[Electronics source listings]
----

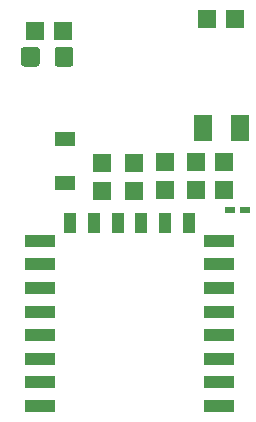
<source format=gbr>
G04 #@! TF.GenerationSoftware,KiCad,Pcbnew,(5.1.9)-1*
G04 #@! TF.CreationDate,2021-03-01T14:21:52+01:00*
G04 #@! TF.ProjectId,button_v1.2.2_Coin_Cell,62757474-6f6e-45f7-9631-2e322e325f43,rev?*
G04 #@! TF.SameCoordinates,Original*
G04 #@! TF.FileFunction,Paste,Top*
G04 #@! TF.FilePolarity,Positive*
%FSLAX46Y46*%
G04 Gerber Fmt 4.6, Leading zero omitted, Abs format (unit mm)*
G04 Created by KiCad (PCBNEW (5.1.9)-1) date 2021-03-01 14:21:52*
%MOMM*%
%LPD*%
G01*
G04 APERTURE LIST*
%ADD10R,2.500000X1.000000*%
%ADD11R,1.000000X1.800000*%
%ADD12R,1.650000X2.250000*%
%ADD13R,0.900000X0.620000*%
%ADD14R,1.500000X1.500000*%
%ADD15R,1.700000X1.300000*%
G04 APERTURE END LIST*
D10*
G04 #@! TO.C,X1*
X118100000Y-93700000D03*
X118100000Y-91700000D03*
X118100000Y-89700000D03*
X118100000Y-87700000D03*
X118100000Y-85700000D03*
X118100000Y-83700000D03*
X118100000Y-81700000D03*
X118100000Y-79700000D03*
D11*
X120700000Y-78200000D03*
X122700000Y-78200000D03*
X124700000Y-78200000D03*
X126700000Y-78200000D03*
X128700000Y-78200000D03*
X130700000Y-78200000D03*
D10*
X133300000Y-79700000D03*
X133300000Y-81700000D03*
X133300000Y-83700000D03*
X133300000Y-85700000D03*
X133300000Y-87700000D03*
X133300000Y-89700000D03*
X133300000Y-91700000D03*
X133300000Y-93700000D03*
G04 #@! TD*
G04 #@! TO.C,D1*
G36*
G01*
X118105000Y-63555000D02*
X118105000Y-64705000D01*
G75*
G02*
X117855000Y-64955000I-250000J0D01*
G01*
X116755000Y-64955000D01*
G75*
G02*
X116505000Y-64705000I0J250000D01*
G01*
X116505000Y-63555000D01*
G75*
G02*
X116755000Y-63305000I250000J0D01*
G01*
X117855000Y-63305000D01*
G75*
G02*
X118105000Y-63555000I0J-250000D01*
G01*
G37*
G36*
G01*
X120955000Y-63555000D02*
X120955000Y-64705000D01*
G75*
G02*
X120705000Y-64955000I-250000J0D01*
G01*
X119605000Y-64955000D01*
G75*
G02*
X119355000Y-64705000I0J250000D01*
G01*
X119355000Y-63555000D01*
G75*
G02*
X119605000Y-63305000I250000J0D01*
G01*
X120705000Y-63305000D01*
G75*
G02*
X120955000Y-63555000I0J-250000D01*
G01*
G37*
G04 #@! TD*
D12*
G04 #@! TO.C,C4*
X131927000Y-70164960D03*
X135027000Y-70164960D03*
G04 #@! TD*
D13*
G04 #@! TO.C,C5*
X134178280Y-77109320D03*
X135478280Y-77109320D03*
G04 #@! TD*
D14*
G04 #@! TO.C,R7*
X134640000Y-60910000D03*
X132240000Y-60910000D03*
G04 #@! TD*
G04 #@! TO.C,R6*
X120080000Y-61920000D03*
X117680000Y-61920000D03*
G04 #@! TD*
G04 #@! TO.C,R5*
X123400000Y-75500000D03*
X123400000Y-73100000D03*
G04 #@! TD*
G04 #@! TO.C,R4*
X128700000Y-75400000D03*
X128700000Y-73000000D03*
G04 #@! TD*
G04 #@! TO.C,R3*
X131300000Y-75400000D03*
X131300000Y-73000000D03*
G04 #@! TD*
G04 #@! TO.C,R2*
X126100000Y-75500000D03*
X126100000Y-73100000D03*
G04 #@! TD*
G04 #@! TO.C,R1*
X133700000Y-75400000D03*
X133700000Y-73000000D03*
G04 #@! TD*
D15*
G04 #@! TO.C,SW2*
X120205500Y-71111500D03*
X120205500Y-74811500D03*
G04 #@! TD*
M02*

</source>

----

§ What is required
Send back exactly the lines from the line with "X131300000Y-75400000D03*" through the end of the records.

§ Result
X131300000Y-75400000D03*
X131300000Y-73000000D03*
G04 #@! TD*
G04 #@! TO.C,R2*
X126100000Y-75500000D03*
X126100000Y-73100000D03*
G04 #@! TD*
G04 #@! TO.C,R1*
X133700000Y-75400000D03*
X133700000Y-73000000D03*
G04 #@! TD*
D15*
G04 #@! TO.C,SW2*
X120205500Y-71111500D03*
X120205500Y-74811500D03*
G04 #@! TD*
M02*

</source>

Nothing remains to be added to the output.